A QF-16 full-scale aerial target takes off on its first unmanned flight at Tyndall Air Force Base, Fla. Beginning in 2014, the QF-16s will be used as targets during fighter pilot training. (Staff Sgt. Javier Cruz / Air Force)
The first unmanned F-16 took flight over the Gulf of Mexico last week, in a one-hour flight that tested the Viper’s ability to fly at supersonic speeds and perform evasive maneuvers under the control of a pilot on the ground.

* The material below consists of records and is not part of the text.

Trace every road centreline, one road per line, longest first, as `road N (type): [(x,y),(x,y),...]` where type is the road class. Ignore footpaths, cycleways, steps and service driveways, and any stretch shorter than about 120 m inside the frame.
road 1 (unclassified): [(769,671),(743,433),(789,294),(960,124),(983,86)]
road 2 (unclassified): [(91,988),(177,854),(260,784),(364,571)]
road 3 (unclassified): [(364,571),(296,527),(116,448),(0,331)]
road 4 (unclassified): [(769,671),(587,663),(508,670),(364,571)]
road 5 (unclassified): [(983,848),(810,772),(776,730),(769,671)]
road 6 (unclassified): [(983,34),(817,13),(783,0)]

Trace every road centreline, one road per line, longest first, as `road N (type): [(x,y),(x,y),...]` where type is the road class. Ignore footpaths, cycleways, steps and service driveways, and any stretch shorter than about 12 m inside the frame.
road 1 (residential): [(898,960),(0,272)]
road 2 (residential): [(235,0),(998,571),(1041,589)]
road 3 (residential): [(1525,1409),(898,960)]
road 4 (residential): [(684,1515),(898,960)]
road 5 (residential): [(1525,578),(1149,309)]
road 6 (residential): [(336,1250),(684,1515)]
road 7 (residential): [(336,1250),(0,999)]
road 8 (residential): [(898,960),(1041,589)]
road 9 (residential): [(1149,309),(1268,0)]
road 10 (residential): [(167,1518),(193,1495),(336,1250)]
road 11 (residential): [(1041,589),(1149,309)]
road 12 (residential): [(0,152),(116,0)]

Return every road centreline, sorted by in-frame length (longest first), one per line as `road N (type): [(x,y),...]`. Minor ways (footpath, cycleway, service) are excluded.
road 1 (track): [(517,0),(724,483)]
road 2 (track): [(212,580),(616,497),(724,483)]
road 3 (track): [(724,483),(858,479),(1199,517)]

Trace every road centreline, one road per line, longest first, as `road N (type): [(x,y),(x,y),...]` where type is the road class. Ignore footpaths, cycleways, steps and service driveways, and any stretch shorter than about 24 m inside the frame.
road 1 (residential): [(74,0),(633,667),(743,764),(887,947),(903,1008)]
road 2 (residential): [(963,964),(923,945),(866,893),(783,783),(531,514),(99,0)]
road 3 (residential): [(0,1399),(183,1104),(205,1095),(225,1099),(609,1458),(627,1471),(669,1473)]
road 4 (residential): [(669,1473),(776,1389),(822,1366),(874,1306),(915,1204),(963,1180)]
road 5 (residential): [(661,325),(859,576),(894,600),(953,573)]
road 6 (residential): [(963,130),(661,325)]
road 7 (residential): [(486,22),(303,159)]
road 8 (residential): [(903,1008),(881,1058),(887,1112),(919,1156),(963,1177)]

The QF-16 will be used for full-scale targeting practice for fighter pilots.Once tests are completed at Tyndall, the six Vipers that have been configured will be sent to Holloman Air Force Base, N.M., for testing on an air-to-ground control system and live-fire testing.
The 82nd Aerial Targets Squadron and the Boeing Co. on Sept. 19 controlled the first unmanned QF-16 targeting drone flight at Tyndall Air Force Base, Fla. The QF-16, an optionally manned F-16 that was brought out of retirement and outfitted for unmanned flight, is on schedule to replace the QF-4 Phantom drone currently in use.
“The QF-4 did a good job for many years, but it’s time to turn the page in the aerial target program,” Lt. Col. Ryan Inman, commander of the 82nd ATRS, said in a release. “This program will bring us into the 4th generation aircraft. And will provide us with a mission capable, very sustainable aerial target to take us into the next 10 to 20 years.”
For the initial flight, a pilot performed all pre-flight checks and climbed out of the jet. Thomas Mudge, an 82nd ATRS pilot controller, flew the plane from a control room on base, the Air Force said this week.
“The flight itself went very well,” Mudge said. “Its performance and abilities are great and we’re looking forward to this airplane.”
The Air Force expects to fly 210 of the unmanned jets, which are Block 15, 25 and 30 variants. Theyare expected to be fielded beginning in 2014.